Brooklyn’s Nutcracker Gets WAVY

Photography by Kurt Froman

When my son turned seven, it was like a whole era of his childhood flashed before my eyes. The grounded Mother in me felt proud and nostalgic, the fear in me felt desperately driven to do all the things for him my mother did for me. That is, before it was ‘too late’ for him to appreciate it from that wide-eyed, reverent perspective which is reserved for the innocence of childhood (at least for economically privileged/white children). You know, those years when ‘sugar plums’ still ‘dance in our head’ as Christmas approaches. Last year, as Nutcracker season rolled around – I got tickets – unclear to be honest of my motivations, having not really thought about this production in what felt like ages. I wasn’t in the habit of looking back fondly on my childhood, where squeezed into itchy tights and suffocating satin dresses, I was the attractive ‘seen but not heard’ mascot of a middle child accompanying my family as we enjoyed each and every dying bastion of whiteness and ‘culture’ the upper middle class way.

Around eight years old I had a ballerina party complete with a towering, live blond ballerina and a plastic Barbie-ballerina popping out of the cake. I drafted blueprints of my future bedroom – all pink everything – which would soon be redecorated floor to ceiling with ballet-slipper themed wallpaper, matching bedsheets and curtains. The room of my eight-year-old dreams never came to be because by age nine, I was a full-throttle tomboy playing on all the local sports teams. If prima ballerina is a pipe dream all eight year old girls try on for size, by the following year, the only carrot of maturity I grasped for resembled the power and respect which I knew by now was clearly reserved for men only. I did experience the multiple eating disorders that accompany the body dysmorphic ballerina dream of youth, as gender-bending didn’t preclude the perfectionism, neuroses and self-loathing akin to becoming woman. Apparently, it’s the trifecta of growing up femme, and why many contemporary mothers are steering their daughters away from ballet altogether. As Sari Wilson, an ex-ballerina wrote for the New York Times, “For decades, I avoided ballet the way a recovering alcoholic avoids liquor” followed by, “When my daughter was born, my husband and I agreed she would not take ballet.”

Belly Dancer Sira Melikian performs ‘Arabian Coffee’

By the time I moved to New York City in 2007, I was all about hip hop. What I perceived as its realness called to me on all levels. From the supposedly sexually empowered (if not sexually objectified) women to the honest expression of righteous rage – nothing else mattered to me so much or took up as much air time. Having grown up white-passing in the suburbs to sexually repressed parents, hip hop appeared to offer a brave world of body-positivity with an edge, loud female MCs speaking truth to power and the promise of embodied pleasure. And, the genre’s ostensibly ‘big booty hoes’ proved that I didn’t need to starve myself down to a size zero to be considered attractive.

(Supplied data):

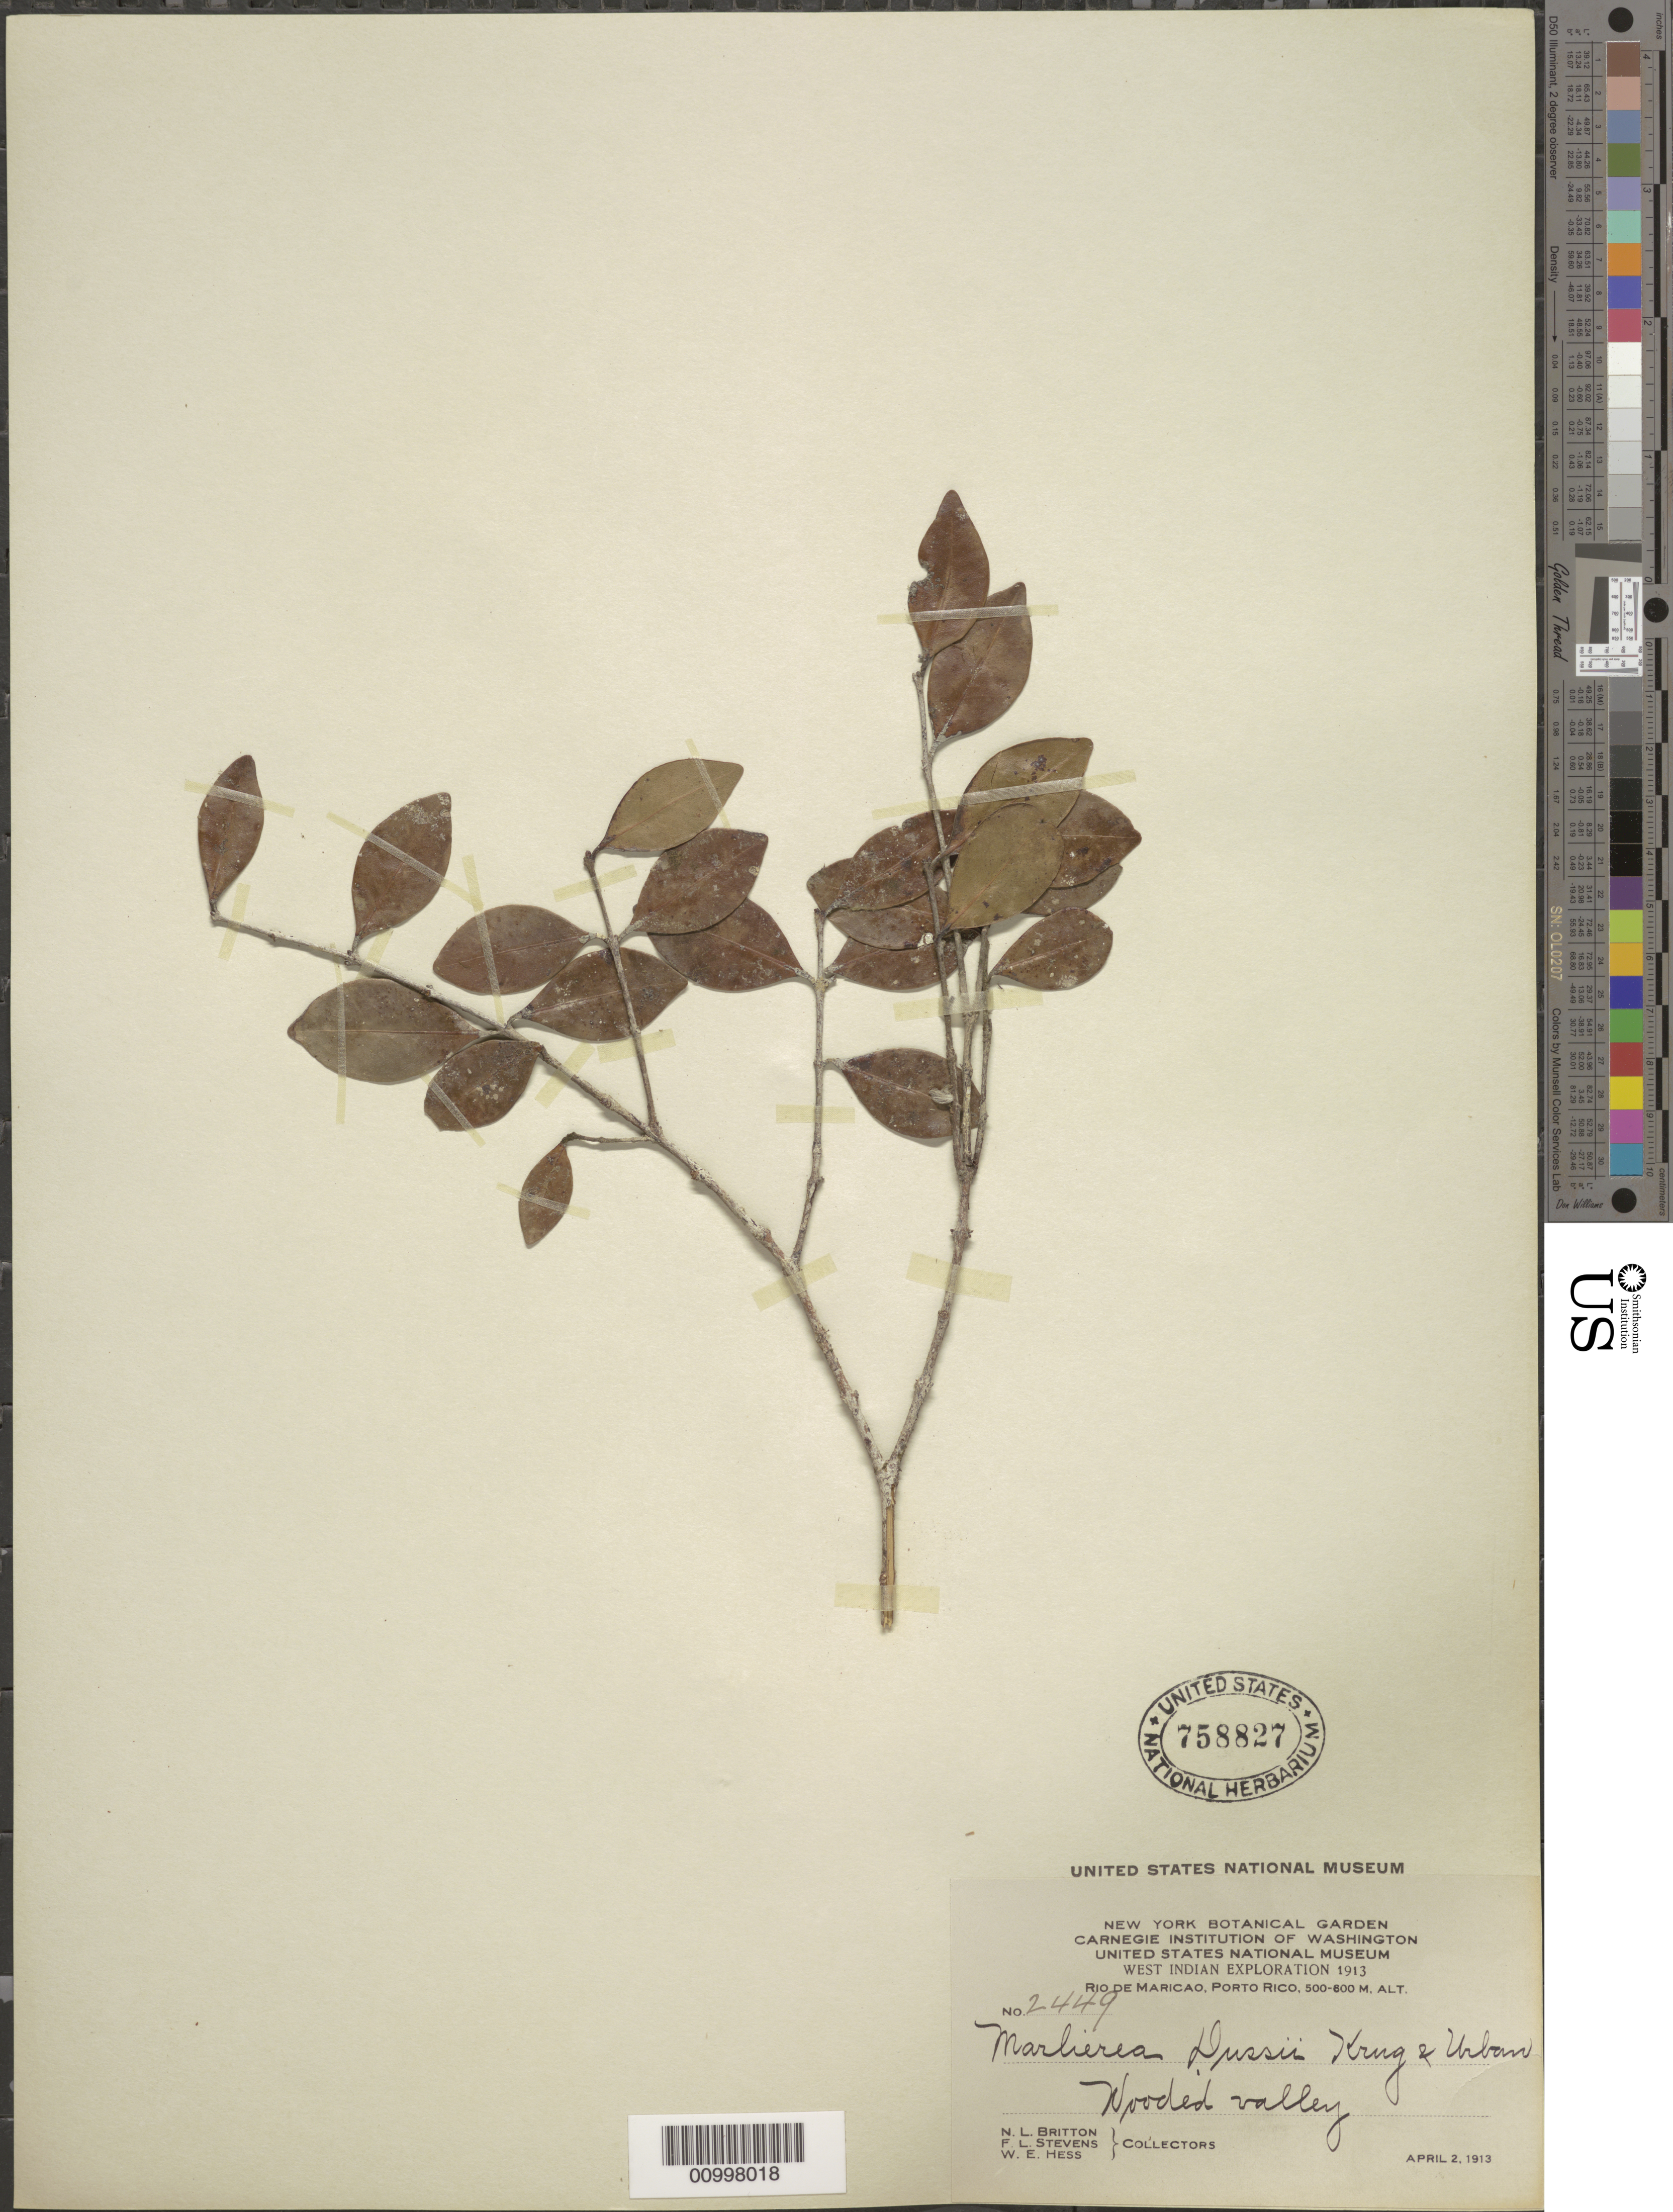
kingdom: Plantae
==
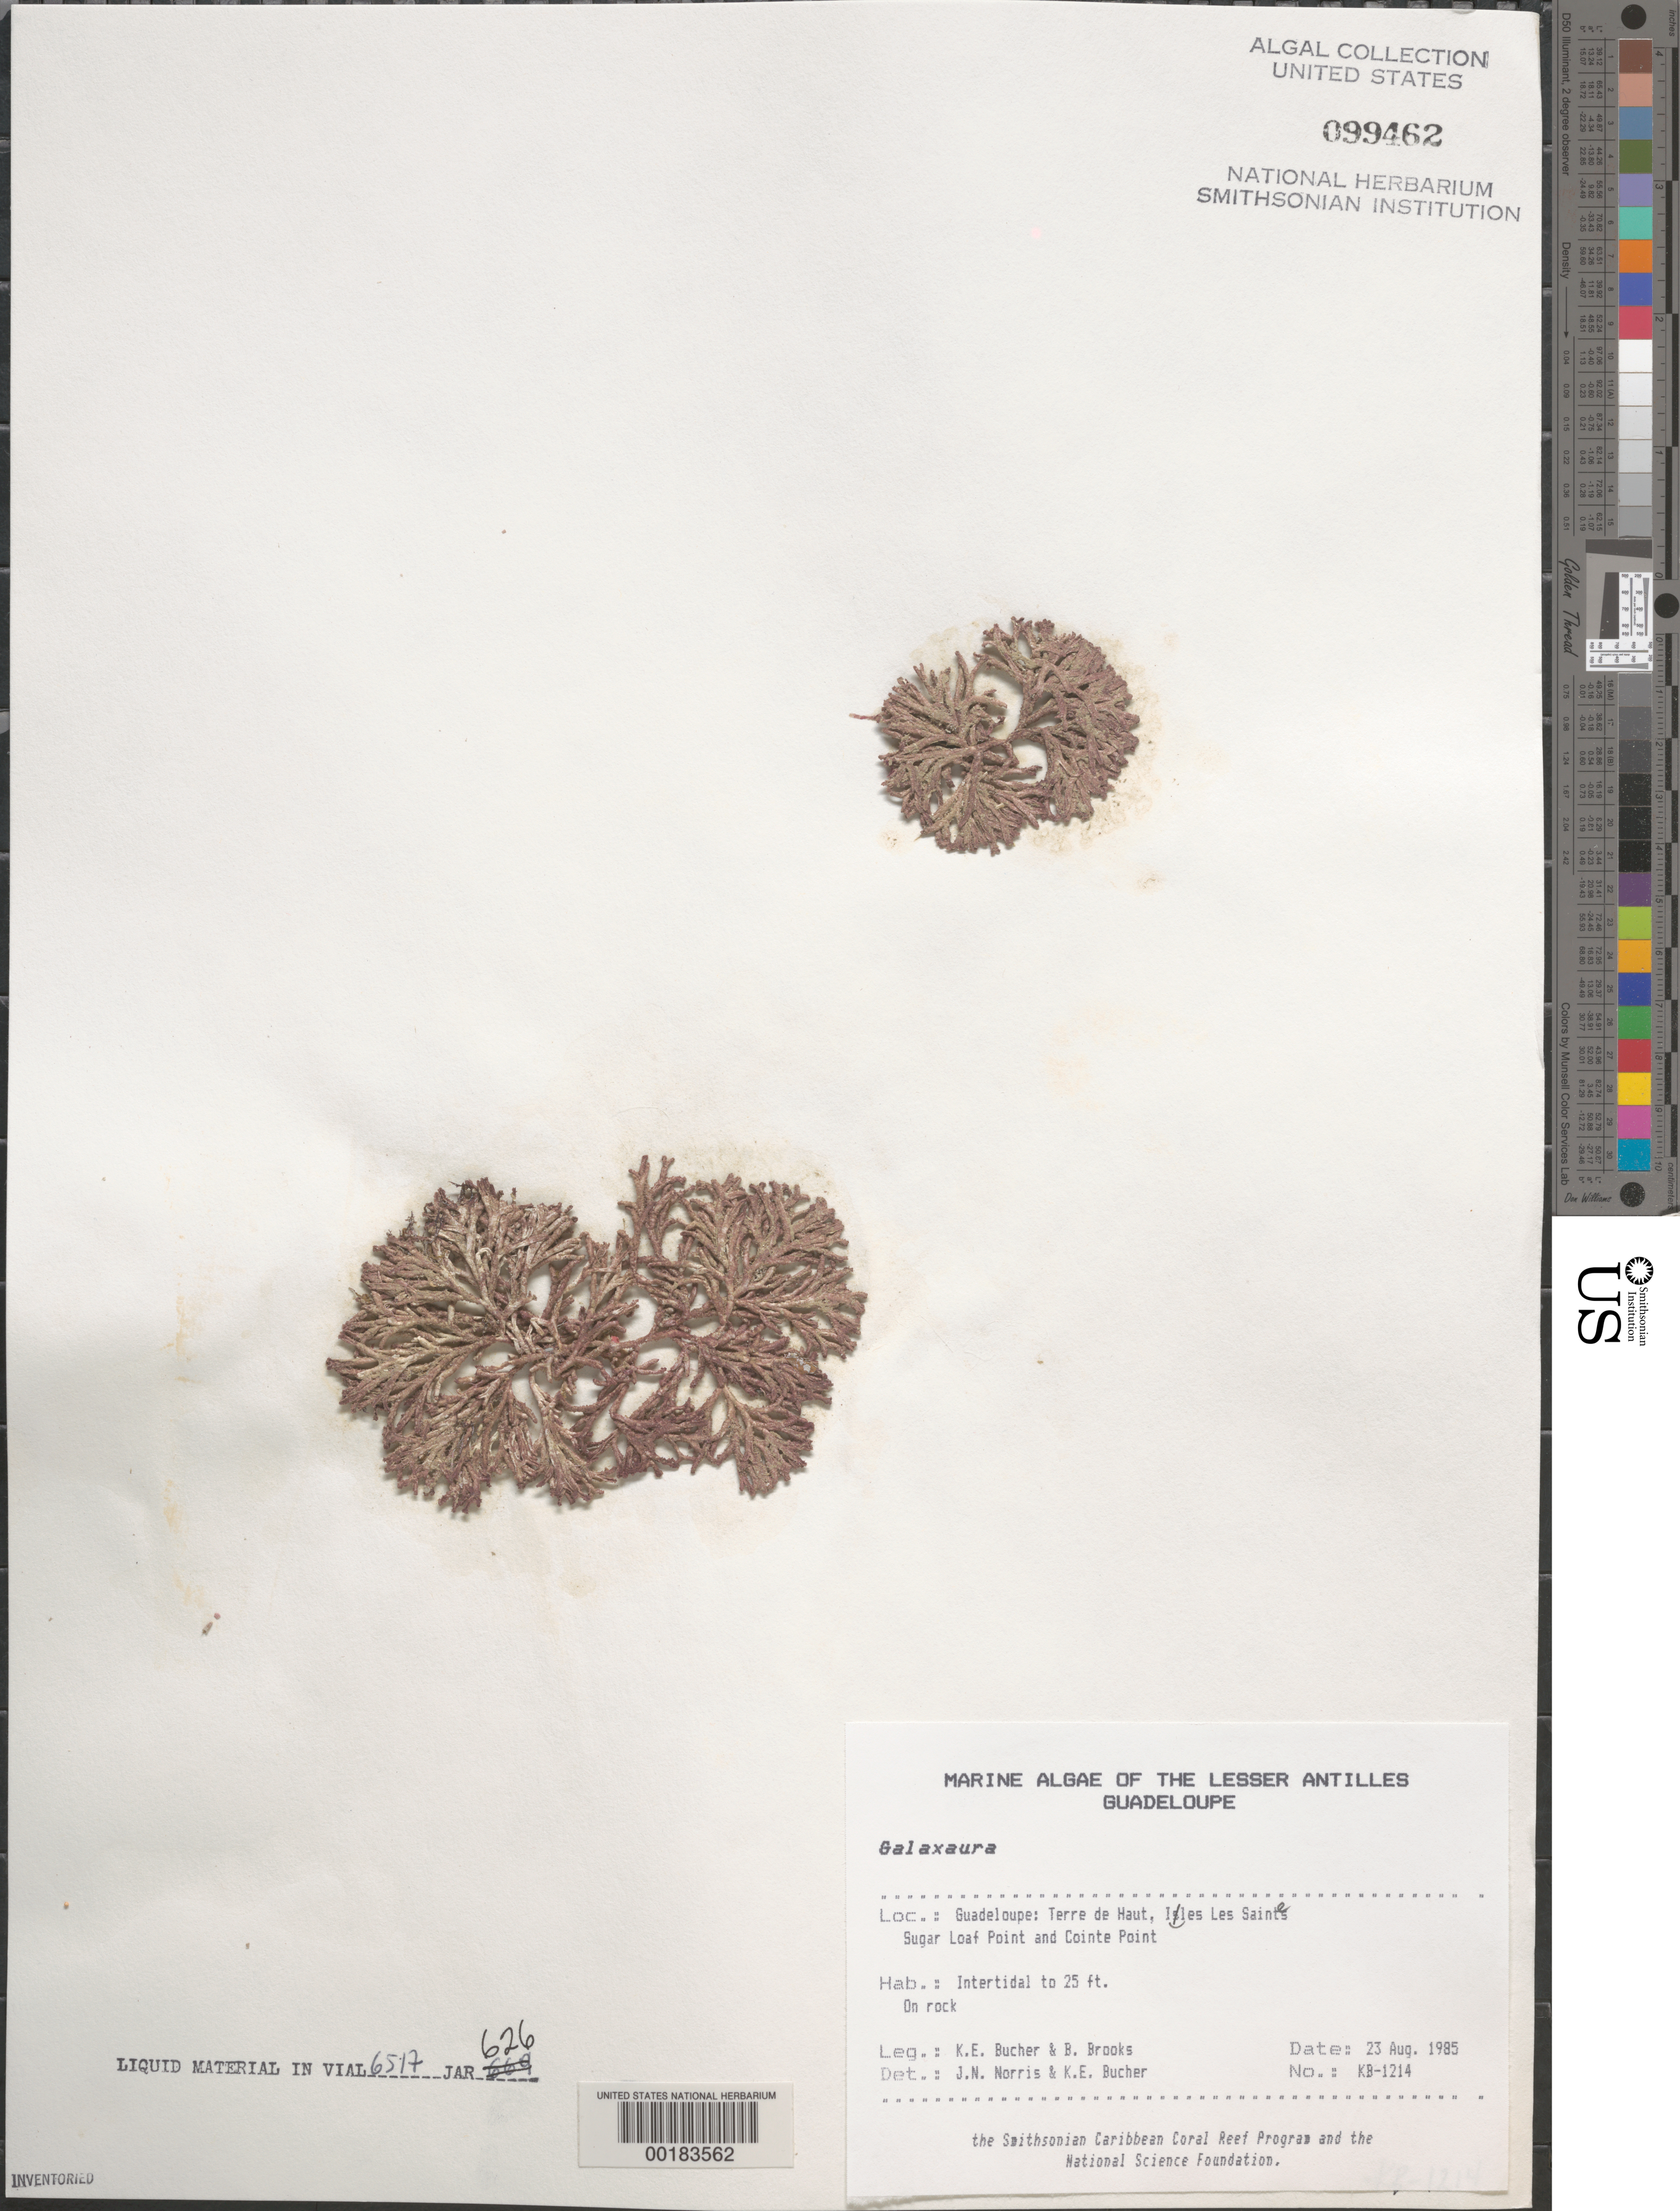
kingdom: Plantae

(Exercise task):
Transcribe the passage of the Brooklyn Nutcracker essay above, starting at "Belly Dancer Sira" and ending at "be considered attractive.".

(Answer to the task):
Belly Dancer Sira Melikian performs ‘Arabian Coffee’

By the time I moved to New York City in 2007, I was all about hip hop. What I perceived as its realness called to me on all levels. From the supposedly sexually empowered (if not sexually objectified) women to the honest expression of righteous rage – nothing else mattered to me so much or took up as much air time. Having grown up white-passing in the suburbs to sexually repressed parents, hip hop appeared to offer a brave world of body-positivity with an edge, loud female MCs speaking truth to power and the promise of embodied pleasure. And, the genre’s ostensibly ‘big booty hoes’ proved that I didn’t need to starve myself down to a size zero to be considered attractive.